• Exercise:
List every line in the entries below that contains the word "Adobe".

——————

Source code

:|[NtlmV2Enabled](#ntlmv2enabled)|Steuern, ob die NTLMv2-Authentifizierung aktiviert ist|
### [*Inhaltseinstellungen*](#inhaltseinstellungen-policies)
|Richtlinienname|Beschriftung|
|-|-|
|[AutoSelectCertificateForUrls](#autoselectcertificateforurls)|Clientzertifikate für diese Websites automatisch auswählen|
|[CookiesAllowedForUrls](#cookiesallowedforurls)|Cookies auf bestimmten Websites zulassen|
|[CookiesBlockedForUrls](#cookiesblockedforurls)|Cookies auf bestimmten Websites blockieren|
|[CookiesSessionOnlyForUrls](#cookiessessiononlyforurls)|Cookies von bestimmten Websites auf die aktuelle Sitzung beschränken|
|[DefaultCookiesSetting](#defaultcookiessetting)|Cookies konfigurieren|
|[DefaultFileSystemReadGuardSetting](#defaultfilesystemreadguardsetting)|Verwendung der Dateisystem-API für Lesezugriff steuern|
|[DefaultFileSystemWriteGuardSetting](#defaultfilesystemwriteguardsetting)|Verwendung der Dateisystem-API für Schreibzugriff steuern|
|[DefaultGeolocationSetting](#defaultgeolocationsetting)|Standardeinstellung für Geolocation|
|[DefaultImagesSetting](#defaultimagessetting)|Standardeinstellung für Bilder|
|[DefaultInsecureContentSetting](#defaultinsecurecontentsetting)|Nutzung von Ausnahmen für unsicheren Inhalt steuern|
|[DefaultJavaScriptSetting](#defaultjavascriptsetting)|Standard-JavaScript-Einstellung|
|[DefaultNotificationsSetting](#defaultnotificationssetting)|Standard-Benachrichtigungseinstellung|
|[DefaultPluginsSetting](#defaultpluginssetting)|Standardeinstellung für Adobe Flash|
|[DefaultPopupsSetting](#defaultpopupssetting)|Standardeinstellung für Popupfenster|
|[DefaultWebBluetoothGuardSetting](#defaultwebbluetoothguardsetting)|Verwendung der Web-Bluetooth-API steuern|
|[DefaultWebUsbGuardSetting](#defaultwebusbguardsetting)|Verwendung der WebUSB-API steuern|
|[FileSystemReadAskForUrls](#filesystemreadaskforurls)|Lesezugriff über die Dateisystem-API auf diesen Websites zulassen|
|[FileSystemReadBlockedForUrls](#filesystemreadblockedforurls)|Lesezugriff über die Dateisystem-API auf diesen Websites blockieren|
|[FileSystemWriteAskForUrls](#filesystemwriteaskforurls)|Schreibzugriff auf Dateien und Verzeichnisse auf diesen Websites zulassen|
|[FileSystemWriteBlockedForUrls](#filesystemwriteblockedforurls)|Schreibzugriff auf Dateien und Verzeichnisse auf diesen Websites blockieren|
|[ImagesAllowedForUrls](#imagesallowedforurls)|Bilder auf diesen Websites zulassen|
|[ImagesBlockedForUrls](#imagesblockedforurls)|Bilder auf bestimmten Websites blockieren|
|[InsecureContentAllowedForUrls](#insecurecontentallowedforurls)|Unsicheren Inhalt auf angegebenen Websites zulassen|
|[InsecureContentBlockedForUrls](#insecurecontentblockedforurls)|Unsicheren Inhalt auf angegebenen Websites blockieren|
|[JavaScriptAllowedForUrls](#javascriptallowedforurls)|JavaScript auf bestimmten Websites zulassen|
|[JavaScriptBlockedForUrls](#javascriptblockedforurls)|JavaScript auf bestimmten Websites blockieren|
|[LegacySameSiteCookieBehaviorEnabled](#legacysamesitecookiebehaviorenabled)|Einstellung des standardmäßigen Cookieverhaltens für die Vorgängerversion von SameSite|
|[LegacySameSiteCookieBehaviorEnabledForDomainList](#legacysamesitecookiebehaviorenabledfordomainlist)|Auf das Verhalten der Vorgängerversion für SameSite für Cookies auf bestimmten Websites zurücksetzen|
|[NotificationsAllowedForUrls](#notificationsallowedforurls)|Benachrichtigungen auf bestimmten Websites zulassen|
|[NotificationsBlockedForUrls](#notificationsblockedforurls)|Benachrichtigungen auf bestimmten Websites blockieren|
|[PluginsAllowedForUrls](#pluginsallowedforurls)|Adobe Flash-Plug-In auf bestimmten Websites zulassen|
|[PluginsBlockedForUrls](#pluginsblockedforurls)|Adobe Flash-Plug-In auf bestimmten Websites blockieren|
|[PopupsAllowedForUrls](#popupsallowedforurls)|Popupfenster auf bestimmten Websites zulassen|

——————

• Solution:
|[DefaultPluginsSetting](#defaultpluginssetting)|Standardeinstellung für Adobe Flash|
|[PluginsAllowedForUrls](#pluginsallowedforurls)|Adobe Flash-Plug-In auf bestimmten Websites zulassen|
|[PluginsBlockedForUrls](#pluginsblockedforurls)|Adobe Flash-Plug-In auf bestimmten Websites blockieren|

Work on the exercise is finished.